Spotlight on LGBTQ+ Art: Ken Howard’s ON THE BOULEVARD
While yet to be performed on stage, Ken Howard’s musical On the Boulevard already has its first original cast recording. Howard, the great-nephew of 1920s Broadway star Esther Howard, began this labor of love in 2015 in the boom of superhero films as a social critique and commentary on West Hollywood’s fixation social status, notably regarding gay men and their physiques. With these ideas in play, Howard took inspiration from the witty works of George Bernard Shaw and adapted the ideas into a modern context. In “yet-another retelling of the transformative Cinderella story”, Howard’s tale blends golden era Broadway musicals with modern cultural context and gives a new, fresh story that could prove to be a transformative and important milestone in the modern musical landscape if given its chance.
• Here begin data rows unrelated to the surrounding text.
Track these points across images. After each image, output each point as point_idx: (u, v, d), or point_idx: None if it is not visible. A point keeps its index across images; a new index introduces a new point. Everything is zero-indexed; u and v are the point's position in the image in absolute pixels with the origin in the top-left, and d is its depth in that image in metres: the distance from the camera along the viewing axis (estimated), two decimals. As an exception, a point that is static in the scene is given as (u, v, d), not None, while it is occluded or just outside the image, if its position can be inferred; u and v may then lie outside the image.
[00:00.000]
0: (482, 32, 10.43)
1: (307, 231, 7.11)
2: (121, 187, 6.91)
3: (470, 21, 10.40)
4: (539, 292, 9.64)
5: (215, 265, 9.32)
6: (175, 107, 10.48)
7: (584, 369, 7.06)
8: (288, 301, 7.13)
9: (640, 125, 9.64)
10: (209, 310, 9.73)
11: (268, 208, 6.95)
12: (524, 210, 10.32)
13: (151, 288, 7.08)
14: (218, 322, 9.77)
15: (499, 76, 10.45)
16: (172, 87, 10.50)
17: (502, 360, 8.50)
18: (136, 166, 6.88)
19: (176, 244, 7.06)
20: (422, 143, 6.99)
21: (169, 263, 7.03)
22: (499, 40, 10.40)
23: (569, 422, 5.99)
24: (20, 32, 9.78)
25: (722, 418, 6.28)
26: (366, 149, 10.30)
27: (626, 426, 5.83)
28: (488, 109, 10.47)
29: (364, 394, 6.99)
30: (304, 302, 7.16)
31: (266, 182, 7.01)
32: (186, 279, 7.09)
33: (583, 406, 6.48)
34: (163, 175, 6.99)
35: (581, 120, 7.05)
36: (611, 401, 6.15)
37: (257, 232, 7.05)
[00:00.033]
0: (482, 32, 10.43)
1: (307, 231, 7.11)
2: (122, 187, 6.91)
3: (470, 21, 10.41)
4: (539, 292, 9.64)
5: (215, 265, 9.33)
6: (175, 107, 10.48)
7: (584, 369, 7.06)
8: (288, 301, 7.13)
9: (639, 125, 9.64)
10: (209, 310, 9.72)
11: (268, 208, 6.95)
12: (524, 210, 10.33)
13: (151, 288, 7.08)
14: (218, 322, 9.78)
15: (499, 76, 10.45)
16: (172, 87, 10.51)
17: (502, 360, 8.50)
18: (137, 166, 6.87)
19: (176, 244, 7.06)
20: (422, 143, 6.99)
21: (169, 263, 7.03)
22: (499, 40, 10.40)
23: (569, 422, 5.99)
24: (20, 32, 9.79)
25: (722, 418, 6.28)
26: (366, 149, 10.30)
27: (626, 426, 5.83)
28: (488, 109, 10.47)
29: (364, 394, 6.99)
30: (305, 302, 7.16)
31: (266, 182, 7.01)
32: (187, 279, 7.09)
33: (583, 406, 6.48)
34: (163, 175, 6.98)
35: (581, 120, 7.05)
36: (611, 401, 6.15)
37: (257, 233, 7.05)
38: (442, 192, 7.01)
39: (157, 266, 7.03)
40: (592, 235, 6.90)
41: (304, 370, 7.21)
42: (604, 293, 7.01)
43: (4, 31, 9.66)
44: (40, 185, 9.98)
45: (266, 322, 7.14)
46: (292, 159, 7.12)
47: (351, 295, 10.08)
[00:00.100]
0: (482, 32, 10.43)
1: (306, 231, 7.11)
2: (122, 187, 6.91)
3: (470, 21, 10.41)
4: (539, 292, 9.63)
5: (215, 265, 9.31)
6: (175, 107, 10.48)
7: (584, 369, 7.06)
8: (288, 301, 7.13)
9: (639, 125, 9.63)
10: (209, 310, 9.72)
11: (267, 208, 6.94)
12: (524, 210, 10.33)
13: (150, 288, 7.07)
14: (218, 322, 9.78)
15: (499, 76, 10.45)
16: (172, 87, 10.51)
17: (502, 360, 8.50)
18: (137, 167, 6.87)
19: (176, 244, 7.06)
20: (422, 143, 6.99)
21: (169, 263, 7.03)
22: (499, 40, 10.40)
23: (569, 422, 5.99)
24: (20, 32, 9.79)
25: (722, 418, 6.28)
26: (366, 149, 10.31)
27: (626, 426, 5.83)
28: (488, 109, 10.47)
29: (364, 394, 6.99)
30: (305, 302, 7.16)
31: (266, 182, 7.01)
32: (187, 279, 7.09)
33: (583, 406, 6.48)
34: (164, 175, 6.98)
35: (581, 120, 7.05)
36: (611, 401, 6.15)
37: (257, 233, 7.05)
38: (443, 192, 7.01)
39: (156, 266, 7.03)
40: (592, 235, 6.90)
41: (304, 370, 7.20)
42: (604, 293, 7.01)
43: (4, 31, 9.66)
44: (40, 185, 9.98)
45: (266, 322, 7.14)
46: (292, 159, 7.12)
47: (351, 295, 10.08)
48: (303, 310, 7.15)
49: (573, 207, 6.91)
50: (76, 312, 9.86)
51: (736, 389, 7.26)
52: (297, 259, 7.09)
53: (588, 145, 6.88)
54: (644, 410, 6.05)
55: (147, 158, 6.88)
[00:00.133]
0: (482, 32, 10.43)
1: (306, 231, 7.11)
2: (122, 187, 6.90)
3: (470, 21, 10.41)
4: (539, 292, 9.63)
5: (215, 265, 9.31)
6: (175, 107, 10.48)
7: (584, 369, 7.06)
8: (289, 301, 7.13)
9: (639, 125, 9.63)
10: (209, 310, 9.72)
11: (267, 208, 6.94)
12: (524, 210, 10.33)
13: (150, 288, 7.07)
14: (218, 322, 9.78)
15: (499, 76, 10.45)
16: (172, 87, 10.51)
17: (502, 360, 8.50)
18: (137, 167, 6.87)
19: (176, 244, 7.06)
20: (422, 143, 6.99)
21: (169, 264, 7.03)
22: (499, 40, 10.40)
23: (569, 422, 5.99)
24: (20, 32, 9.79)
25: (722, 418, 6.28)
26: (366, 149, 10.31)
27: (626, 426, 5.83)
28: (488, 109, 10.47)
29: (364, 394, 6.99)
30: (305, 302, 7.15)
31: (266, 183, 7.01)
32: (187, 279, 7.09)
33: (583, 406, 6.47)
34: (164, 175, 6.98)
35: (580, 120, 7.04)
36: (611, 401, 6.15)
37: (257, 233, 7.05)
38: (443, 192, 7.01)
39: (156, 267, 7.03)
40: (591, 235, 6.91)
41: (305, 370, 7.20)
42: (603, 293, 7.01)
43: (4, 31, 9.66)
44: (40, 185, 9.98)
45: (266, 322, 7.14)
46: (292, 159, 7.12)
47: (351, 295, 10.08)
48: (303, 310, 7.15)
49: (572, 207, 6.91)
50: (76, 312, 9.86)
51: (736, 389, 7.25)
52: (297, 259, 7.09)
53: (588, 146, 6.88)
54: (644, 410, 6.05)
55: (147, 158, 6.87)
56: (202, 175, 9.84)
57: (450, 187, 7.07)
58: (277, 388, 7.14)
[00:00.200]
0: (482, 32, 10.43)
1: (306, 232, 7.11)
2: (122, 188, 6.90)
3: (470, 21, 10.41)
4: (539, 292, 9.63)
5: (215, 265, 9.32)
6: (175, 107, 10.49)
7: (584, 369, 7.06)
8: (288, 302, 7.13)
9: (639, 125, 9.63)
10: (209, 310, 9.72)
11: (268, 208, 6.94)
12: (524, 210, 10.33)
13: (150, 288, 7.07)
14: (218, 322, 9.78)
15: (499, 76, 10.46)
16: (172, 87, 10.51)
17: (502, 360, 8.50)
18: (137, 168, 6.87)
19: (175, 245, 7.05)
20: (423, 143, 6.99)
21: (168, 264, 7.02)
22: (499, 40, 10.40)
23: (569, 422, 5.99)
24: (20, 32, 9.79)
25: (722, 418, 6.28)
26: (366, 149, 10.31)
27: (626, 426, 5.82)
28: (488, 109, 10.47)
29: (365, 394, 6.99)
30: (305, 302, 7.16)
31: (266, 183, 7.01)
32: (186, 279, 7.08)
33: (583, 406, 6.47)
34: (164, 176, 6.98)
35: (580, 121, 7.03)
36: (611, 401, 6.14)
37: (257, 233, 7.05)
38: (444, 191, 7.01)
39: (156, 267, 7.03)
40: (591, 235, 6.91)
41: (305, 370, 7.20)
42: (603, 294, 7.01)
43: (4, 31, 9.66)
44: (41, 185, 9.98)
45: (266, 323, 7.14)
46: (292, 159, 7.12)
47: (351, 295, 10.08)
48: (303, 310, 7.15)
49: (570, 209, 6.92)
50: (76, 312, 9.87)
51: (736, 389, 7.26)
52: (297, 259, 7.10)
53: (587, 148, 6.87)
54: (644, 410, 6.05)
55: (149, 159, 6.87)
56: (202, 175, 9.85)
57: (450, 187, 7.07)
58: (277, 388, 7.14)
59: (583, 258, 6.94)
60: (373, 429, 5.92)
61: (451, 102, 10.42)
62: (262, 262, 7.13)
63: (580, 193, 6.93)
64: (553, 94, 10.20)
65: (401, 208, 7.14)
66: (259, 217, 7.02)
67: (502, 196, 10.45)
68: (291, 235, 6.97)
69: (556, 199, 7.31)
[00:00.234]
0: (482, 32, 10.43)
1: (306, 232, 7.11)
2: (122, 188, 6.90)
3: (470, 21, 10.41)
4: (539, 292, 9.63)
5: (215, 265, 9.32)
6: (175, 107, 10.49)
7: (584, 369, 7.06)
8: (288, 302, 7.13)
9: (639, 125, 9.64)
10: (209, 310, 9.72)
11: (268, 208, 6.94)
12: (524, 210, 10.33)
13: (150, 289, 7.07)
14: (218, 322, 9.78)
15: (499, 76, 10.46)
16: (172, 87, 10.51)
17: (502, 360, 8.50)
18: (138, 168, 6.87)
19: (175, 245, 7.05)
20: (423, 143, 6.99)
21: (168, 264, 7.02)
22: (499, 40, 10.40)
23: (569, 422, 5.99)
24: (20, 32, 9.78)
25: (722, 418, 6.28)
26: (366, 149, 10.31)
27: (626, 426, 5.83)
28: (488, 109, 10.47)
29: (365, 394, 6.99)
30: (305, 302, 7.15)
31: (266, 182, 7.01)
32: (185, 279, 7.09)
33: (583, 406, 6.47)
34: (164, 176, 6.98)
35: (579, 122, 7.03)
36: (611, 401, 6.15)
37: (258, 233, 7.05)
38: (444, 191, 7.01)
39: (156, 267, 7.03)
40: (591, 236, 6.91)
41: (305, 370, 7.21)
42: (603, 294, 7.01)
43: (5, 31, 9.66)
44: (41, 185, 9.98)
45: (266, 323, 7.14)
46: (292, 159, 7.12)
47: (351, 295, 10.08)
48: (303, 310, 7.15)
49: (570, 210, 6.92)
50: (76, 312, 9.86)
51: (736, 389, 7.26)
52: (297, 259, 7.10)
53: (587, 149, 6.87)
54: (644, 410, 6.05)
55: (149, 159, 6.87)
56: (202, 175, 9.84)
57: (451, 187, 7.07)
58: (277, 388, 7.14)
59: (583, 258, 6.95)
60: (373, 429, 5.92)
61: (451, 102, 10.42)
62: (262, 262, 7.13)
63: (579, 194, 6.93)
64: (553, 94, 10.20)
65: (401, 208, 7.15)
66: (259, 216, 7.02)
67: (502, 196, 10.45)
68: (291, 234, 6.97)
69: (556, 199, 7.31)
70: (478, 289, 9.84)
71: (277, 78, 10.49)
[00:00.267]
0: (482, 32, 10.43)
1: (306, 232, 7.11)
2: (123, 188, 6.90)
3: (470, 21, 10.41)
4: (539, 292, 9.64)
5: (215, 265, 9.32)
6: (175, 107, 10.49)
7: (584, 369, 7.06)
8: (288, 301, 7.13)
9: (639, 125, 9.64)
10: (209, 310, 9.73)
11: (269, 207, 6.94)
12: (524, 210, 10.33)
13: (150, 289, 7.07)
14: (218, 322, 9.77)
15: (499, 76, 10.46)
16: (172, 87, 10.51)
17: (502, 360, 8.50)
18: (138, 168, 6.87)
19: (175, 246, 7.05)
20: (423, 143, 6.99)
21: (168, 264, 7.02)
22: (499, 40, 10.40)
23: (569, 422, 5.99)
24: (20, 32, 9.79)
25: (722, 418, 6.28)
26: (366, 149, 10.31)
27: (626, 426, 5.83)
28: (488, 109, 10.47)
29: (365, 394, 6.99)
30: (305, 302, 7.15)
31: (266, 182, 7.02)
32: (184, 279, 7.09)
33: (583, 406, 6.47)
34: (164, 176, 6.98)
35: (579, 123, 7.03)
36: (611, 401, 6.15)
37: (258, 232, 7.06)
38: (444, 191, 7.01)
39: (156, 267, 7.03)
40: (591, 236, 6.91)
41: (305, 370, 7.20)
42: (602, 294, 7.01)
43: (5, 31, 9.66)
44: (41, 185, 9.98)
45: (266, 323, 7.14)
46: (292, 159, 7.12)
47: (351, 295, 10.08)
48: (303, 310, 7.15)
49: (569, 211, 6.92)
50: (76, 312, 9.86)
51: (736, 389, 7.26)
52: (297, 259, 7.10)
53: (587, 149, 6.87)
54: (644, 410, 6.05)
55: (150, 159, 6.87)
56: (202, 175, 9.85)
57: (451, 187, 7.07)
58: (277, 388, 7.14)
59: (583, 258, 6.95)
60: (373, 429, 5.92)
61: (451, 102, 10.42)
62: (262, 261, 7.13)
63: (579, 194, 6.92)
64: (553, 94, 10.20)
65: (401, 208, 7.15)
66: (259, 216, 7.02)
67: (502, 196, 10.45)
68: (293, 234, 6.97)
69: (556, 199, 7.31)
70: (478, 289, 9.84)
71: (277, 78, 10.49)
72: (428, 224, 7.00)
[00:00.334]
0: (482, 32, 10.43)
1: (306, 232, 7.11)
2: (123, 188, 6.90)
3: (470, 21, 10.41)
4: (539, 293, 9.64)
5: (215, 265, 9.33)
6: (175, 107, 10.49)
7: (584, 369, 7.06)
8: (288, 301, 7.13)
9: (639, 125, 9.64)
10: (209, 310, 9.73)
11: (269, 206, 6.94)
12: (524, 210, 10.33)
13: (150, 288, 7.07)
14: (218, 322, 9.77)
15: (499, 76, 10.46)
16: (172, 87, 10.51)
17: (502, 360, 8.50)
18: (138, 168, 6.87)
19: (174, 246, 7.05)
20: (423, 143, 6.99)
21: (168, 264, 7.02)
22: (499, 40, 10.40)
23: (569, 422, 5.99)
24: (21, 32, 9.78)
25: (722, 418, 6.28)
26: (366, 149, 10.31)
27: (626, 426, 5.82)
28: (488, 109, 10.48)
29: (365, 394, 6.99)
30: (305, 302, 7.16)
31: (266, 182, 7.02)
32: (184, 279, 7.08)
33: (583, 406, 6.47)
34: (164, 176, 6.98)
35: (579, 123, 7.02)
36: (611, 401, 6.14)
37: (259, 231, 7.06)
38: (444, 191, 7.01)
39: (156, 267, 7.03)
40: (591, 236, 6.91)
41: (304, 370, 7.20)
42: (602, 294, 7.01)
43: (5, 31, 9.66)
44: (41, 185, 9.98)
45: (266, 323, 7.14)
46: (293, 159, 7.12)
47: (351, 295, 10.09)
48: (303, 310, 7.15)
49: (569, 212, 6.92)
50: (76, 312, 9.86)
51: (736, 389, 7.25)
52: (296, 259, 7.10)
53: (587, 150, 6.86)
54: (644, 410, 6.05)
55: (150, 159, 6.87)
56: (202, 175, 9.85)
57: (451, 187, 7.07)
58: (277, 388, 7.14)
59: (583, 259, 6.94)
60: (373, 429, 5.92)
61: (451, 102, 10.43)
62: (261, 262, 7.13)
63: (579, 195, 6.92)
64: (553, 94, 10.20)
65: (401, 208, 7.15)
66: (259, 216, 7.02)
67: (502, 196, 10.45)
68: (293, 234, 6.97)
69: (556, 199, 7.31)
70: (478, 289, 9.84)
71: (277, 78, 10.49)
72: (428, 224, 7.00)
The 29 track concept album brings to life Howard’s vision, giving the characters voices and the concept for the stage musical real flesh. With a host of the who’s who of the musical world and some first time players, Howard and friends put together a fully fleshed out concept for what the musical could become. With the talented arrangers and composers, incredible musicians, and fantastic cast, the album has all the hallmarks of the “original cast recording” style soundtracks of all the staples. Recorded at Temple Base Studios in Hollywood, On the Boulevard is a must listen for fans of musical theater.
With Godspell on the short list for this film and stage fan’s “best musicals of all-time” list, it’s easy to hear an influence from both the classic era Broadway smashes of Gershwin and the like and the rich catalog of hippie era musicals like Godspell and Hair. While the recordings are sometime a bit more bare bones than a full cast recording for one of these classics of either era may be, this album is a fantastic one when considering it’s the musical equivalent of a filmmaker’s “proof of concept” film. you’d expect a full presentation to fill out the musical interludes and build the final product a bit more, yet there is zero doubt that this version of the album will be on repeat for this musical junkie and many others, as there is an endearing quality about the rawer and more stripped down moments of the recording, as well.
More than anything else, this album should serve to the stage and film producers out there as an invitation to reach out to Howard and get this made. There is so much life and potential in this project that this recording only just begins to present.
This may not be for everyone, but it has the potential to be a pretty huge hit for the right audience. Then again, there is one thing everyone can agree on… “everybody hates leg day”!